Indeed for your faithful, Lord, life is changed not ended, and, when this earthly dwelling turns to dust, an eternal dwelling is made ready for them in heaven. (Preface I for the Dead from The Roman Missal)
Over the last week, I have had the privilege of attending and being involved in the funeral rites of two good men. The impact of their funeral rites will be significant, I suspect, for all those who attended them, but I have been moved to reflect on how these two good men managed to witness – to me at least – the significance of dying well.
The first of these occasions was the funeral of Paul, who happened to be a brother priest. Paul had been diagnosed with cancer towards the end of 2020, a form of cancer that was particularly aggressive. Paul undertook the kind of aggressive treatment that such cancer required and did so with a great deal of serenity and peacefulness, knowing, I suspect, that the chances of reversing the course of the cancer were relatively slim. Paul did not give up on the treatment across the course of his cancer’s short progress, nor did he become despondent about the genuine possibility of death. To the very last, Paul was a man who witnessed the power of embracing a good death as a means of witnessing to others what he innately believed: that death is not the end.

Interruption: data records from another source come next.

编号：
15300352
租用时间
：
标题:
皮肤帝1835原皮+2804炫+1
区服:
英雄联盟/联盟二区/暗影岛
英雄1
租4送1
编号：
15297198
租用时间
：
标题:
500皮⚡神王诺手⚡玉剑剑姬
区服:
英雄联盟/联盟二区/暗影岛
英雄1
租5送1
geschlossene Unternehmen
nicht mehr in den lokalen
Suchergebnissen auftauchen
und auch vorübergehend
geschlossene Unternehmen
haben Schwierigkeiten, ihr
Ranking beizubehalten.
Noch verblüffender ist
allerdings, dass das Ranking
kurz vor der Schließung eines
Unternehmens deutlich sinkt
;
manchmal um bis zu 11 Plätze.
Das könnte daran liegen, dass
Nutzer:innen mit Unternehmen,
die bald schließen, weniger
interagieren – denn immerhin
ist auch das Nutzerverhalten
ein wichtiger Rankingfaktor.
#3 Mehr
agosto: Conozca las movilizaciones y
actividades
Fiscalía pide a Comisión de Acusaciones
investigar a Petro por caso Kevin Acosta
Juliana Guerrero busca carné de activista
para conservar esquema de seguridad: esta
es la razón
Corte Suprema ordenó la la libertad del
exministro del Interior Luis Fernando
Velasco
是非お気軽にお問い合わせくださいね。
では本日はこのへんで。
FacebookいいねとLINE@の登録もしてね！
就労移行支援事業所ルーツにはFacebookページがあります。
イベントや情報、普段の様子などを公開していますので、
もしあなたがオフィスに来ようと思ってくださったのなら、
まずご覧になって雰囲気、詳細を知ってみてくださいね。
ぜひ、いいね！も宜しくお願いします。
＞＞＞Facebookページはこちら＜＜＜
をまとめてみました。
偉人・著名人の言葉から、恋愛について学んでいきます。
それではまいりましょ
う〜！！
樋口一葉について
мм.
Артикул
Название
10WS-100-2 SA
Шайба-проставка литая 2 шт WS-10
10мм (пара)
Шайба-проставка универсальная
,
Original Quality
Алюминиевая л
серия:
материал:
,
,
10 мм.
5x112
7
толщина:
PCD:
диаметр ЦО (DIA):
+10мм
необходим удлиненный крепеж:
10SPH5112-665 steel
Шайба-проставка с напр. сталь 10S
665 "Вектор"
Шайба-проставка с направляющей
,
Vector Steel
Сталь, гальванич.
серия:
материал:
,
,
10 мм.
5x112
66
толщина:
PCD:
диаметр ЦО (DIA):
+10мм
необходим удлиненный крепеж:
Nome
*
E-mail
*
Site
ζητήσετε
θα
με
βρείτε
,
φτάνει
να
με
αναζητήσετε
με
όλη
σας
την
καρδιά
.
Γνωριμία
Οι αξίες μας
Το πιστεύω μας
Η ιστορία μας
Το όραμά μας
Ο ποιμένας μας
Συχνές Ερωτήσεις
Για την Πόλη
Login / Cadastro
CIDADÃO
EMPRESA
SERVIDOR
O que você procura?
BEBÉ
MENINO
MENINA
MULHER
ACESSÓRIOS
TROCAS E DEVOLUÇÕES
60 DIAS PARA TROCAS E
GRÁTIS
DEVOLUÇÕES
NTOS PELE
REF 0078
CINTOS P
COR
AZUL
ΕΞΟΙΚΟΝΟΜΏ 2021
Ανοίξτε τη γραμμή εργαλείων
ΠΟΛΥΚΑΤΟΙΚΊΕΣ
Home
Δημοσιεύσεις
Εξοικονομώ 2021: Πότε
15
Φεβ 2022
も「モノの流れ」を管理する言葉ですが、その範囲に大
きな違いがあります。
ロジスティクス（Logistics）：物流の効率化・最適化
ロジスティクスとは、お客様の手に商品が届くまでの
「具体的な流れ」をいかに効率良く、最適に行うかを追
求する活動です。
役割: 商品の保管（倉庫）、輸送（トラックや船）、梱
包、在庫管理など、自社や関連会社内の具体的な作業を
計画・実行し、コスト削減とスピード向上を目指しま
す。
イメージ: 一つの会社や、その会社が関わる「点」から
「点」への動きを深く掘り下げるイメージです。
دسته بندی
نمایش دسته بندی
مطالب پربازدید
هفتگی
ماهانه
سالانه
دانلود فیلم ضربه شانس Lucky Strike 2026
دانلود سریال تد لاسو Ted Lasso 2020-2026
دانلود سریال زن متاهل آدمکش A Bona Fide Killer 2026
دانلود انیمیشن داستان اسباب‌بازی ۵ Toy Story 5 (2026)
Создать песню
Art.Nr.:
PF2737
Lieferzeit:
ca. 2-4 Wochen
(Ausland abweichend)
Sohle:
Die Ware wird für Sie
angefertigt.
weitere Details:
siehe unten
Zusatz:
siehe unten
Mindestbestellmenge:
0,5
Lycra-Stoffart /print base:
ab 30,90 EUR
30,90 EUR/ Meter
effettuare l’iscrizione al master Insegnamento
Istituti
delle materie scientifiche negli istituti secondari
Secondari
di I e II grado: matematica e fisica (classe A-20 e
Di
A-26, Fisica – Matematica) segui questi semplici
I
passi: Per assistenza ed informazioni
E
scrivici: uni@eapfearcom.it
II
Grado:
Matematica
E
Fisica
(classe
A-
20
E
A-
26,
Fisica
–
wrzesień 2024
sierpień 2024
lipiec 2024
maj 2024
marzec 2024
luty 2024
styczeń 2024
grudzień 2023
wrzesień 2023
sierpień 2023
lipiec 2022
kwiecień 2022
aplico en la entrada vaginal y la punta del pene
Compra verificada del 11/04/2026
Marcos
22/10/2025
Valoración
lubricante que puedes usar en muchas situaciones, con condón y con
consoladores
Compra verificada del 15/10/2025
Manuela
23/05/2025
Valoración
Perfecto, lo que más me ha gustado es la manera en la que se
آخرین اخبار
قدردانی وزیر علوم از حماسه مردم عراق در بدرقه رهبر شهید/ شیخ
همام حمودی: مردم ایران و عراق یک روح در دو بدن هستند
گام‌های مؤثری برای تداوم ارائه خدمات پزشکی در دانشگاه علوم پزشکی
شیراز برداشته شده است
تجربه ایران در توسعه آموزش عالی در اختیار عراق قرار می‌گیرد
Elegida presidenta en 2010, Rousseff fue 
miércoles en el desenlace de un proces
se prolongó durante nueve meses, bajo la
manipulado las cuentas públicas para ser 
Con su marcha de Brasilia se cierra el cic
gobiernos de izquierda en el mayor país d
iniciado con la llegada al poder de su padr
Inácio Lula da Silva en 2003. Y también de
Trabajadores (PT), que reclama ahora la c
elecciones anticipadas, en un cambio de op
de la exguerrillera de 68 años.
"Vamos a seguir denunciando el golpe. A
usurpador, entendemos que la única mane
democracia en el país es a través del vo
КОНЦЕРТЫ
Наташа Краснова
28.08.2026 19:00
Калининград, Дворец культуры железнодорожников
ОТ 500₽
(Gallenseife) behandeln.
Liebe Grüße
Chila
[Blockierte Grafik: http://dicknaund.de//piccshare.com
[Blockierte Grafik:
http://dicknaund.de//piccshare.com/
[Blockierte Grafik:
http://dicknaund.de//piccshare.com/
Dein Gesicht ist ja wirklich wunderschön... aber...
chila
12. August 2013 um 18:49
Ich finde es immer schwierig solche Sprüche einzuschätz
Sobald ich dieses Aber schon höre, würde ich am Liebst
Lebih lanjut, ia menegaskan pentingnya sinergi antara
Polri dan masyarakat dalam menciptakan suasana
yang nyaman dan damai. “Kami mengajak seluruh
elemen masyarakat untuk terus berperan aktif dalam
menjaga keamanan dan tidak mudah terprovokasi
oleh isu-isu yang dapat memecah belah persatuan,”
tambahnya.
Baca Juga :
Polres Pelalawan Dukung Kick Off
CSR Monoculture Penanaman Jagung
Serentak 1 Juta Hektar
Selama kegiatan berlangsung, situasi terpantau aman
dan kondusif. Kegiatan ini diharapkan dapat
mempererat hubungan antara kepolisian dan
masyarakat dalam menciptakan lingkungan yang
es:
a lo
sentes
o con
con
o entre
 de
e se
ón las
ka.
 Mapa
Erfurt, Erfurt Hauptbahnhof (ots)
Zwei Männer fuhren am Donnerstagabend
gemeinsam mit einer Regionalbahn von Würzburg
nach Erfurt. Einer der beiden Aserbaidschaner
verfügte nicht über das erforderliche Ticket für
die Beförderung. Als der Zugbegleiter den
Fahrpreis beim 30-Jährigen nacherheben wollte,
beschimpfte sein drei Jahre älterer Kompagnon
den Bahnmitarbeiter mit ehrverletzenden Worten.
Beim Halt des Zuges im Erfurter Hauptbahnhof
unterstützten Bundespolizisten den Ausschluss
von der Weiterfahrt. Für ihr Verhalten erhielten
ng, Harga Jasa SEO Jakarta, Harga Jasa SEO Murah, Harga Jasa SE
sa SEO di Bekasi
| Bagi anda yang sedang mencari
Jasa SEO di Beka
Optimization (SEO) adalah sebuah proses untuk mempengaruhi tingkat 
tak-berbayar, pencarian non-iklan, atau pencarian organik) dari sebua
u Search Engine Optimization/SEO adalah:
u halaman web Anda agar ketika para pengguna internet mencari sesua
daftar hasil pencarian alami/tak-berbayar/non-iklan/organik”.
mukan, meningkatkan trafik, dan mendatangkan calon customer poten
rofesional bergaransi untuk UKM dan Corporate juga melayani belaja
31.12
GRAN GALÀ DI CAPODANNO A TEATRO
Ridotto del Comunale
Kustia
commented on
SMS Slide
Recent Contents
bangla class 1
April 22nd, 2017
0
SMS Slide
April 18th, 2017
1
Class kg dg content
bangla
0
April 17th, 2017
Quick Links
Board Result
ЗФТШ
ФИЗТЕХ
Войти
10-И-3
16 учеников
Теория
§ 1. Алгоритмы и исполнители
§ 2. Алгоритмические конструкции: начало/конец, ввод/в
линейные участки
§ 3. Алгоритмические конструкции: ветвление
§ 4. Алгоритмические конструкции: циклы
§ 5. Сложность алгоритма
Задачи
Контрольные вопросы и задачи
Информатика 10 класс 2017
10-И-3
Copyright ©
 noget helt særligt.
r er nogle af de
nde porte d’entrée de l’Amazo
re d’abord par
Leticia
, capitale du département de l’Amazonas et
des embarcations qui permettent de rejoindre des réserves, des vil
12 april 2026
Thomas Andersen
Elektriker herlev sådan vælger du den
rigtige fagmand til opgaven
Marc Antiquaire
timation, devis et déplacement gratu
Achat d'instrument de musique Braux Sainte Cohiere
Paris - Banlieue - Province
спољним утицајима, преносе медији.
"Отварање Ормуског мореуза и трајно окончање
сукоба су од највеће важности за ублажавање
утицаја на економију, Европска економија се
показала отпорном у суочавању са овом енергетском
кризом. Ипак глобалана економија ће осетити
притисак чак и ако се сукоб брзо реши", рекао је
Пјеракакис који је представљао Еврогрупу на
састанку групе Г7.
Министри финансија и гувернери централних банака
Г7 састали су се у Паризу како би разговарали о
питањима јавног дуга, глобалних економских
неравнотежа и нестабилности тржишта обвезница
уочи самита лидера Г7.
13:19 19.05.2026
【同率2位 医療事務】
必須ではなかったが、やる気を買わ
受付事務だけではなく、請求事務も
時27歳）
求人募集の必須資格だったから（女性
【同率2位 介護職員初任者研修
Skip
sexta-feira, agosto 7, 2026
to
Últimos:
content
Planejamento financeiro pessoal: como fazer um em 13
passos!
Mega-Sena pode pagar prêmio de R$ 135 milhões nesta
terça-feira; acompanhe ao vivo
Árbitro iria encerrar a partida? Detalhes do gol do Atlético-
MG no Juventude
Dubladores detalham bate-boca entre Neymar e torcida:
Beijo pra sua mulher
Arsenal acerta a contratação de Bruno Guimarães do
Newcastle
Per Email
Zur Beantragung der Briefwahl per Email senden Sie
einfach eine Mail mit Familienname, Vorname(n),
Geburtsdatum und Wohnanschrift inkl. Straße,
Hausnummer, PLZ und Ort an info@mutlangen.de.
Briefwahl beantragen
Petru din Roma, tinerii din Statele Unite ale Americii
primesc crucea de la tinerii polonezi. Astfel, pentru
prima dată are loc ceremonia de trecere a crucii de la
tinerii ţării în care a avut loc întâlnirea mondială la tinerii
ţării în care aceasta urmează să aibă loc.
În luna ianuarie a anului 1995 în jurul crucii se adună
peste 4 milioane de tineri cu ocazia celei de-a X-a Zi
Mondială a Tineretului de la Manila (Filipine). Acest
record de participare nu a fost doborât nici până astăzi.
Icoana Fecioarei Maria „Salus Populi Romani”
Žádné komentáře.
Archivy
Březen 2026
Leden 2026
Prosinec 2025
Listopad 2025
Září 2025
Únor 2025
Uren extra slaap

The second funeral was that of John, a parishioner who had become a good friend. John, too, had been diagnosed with cancer, though his diagnosis stretches back a few years. Like Paul, John undertook the treatments recommended by those who were treating him and lived a good life to the very end, witnessing powerfully to the power of life and the reality of death. I suspect that John, being a physician who specialised in palliative care, had an advantage in understanding the reality of both life and death. However, his true gift to those who saw how John lived and died is found in the serenity and peacefulness that he found at the junction between life and death because of his knowledge God knew him.
Both Paul and John, each in their own way, have provided a powerful witness to me (and hopefully others) about the significance of both living and dying well. Certainly, their lives have dramatically affected those who knew them, personally and professionally, and will leave an indelible mark on the lives of many people.
Yet, I cannot help but reflect on the significance, witness, and example of Paul and John’s death and how their dying and embracing the reality of death will have on those who knew them, again both personally and professionally. There was something profound in the serenity and peacefulness that both John and Paul exhibited, something that was not about projecting an image or brave facade but something inherent to their very being.
All too often, our contemporary society tries to mask the reality of death, using euphemisms that are ‘sterile’ to describe a fundamental aspect of all human life. There remain those who see death as a failure, particularly in the face of any medical conditions, with patients ‘losing their battle’ or ‘succumbing’ to their medical situation. All of which reminds me that there is still a fear of death prevalent within our society. The reality of death as part of our human condition is to be avoided whenever and however possible. I am reminded of this every time I have the honour to preside over the funeral rites of parishioners and strangers.
The reality of death, however, does not mean we ignore advances in medical treatment or technology. Our intellects are God-given, and we are called to use them and embrace their fruits whenever and wherever possible. Yet death cannot be beaten or denied either, and eventually – at some unknown point for most people – death will come to us.
And when we accept the inevitability of death as the natural path humans are called to tread, the manner of our lives and how our lives are lived will alter radically. And that, for me at least, is exactly what the death of Paul and John has reminded me of.
Both John and Paul wanted so much to live because of the value of life as God-given they innately knew and recognised. However, both Paul and John also knew – again innately – that death was a part of life, a part of life that we cannot ignore, and a part of life that was as natural as the act of drawing breath. I doubt either Paul or John wanted to live forever; neither did they want death to come sooner than it should. In both life and death, John and Paul honoured the gift they were given, a gift of both life and death.